El espectáculo de los puños: Deportes de lucha en la Ciudad de México al final del Porfiriato

El espectáculo de los puños: Deportes de lucha en la Ciudad de México al final del Porfiriato

Arno Burkholder de la Rosa
Clionutica

En revista BiCentenario. El ayer y hoy de México, núm. 11.

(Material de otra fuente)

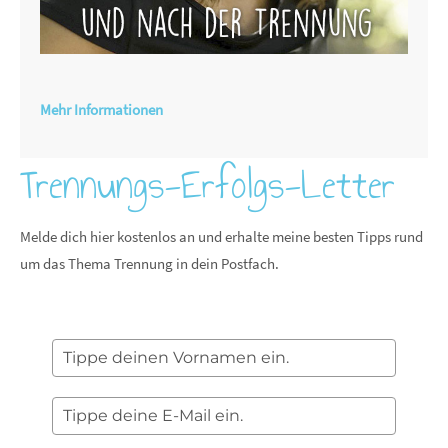
Mehr Informationen
Trennungs-Erfolgs-Letter
Melde dich hier kostenlos an und erhalte meine besten Tipps rund
um das Thema Trennung in dein Postfach.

Luchadores en posiciA?n de guardia, 1905

Los deportes de lucha han sido una constante en la historia de México desde el siglo XX. Varias generaciones hemos crecido viendo funciones de box y lucha libre en la televisión, quizá hayamos visto asaltos de esgrima en las transmisiones de los Juegos Olímpicos y, con probabilidad, por lo menos una vez en nuestras vidas, hemos entrenado algún arte marcial, como el karate o el taekwondo. Los triunfos de nuestros campeones de box han resarcido de algún modo los fracasos de nuestro segundo deporte nacional, el fútbol, y las medallas de oro obtenidas por los taekwondoines María del Rosario Espinoza y Guillermo Perez en las Olimpiadas de Beijing en 2008 fueron la justa recompensa al trabajo que por décadas han hecho los instructores de esa disciplina coreana. La lucha libre (nacional o norteamericana) reúne a cientos de miles de fanáticos desde hace muchos años y los nombres de El Santo, Blue Demon, El Místico, Rey Misterio o John Cena encienden los ánimos de sus admiradores. Si bien estamos acostumbrados a los deportes de lucha, sabemos poco sobre sus orígenes en nuestro país. Quizá tengamos idea de su etapa de esplendor en los años 1950 y sepamos un poco sobre su desarrollo durante la tercera década del siglo XX. Lo cierto es que en general hemos olvidado a estos primeros hombres que se dedicaron aquí a los deportes de lucha.

Raicevich

Para encontrar el origen nacional de estos deportes, tenemos que regresar a una de las etapas más contradictorias en nuestra historia: el Porfiriato. Más de 30 años en los que, bajo la sombra de Porfirio Díaz, México se convirtió en una nación moderna, luego de años de guerras civiles e intervenciones extranjeras. Esos años con don Porfirio al mando transformaron completamente al país. Así, cuando México estaba a punto de celebrar el primer Centenario del inicio de la revolución de Independencia (y a pocos meses de comenzar otra revolución, aunque no lo supiera), el país vivía inmerso en el esplendor de la Pax Porfiriana. Entre grandes edificios, nuevas instituciones, un gobierno estable y la economía boyante, la sociedad mexicana veía hacia el futuro con confianza y dedicaba su tiempo a asimilar costumbres que le llegaban de otros países. Esto hizo que, entre otras cosas, el Porfiriato fuera un tiempo excelente para dedicarse a los deportes.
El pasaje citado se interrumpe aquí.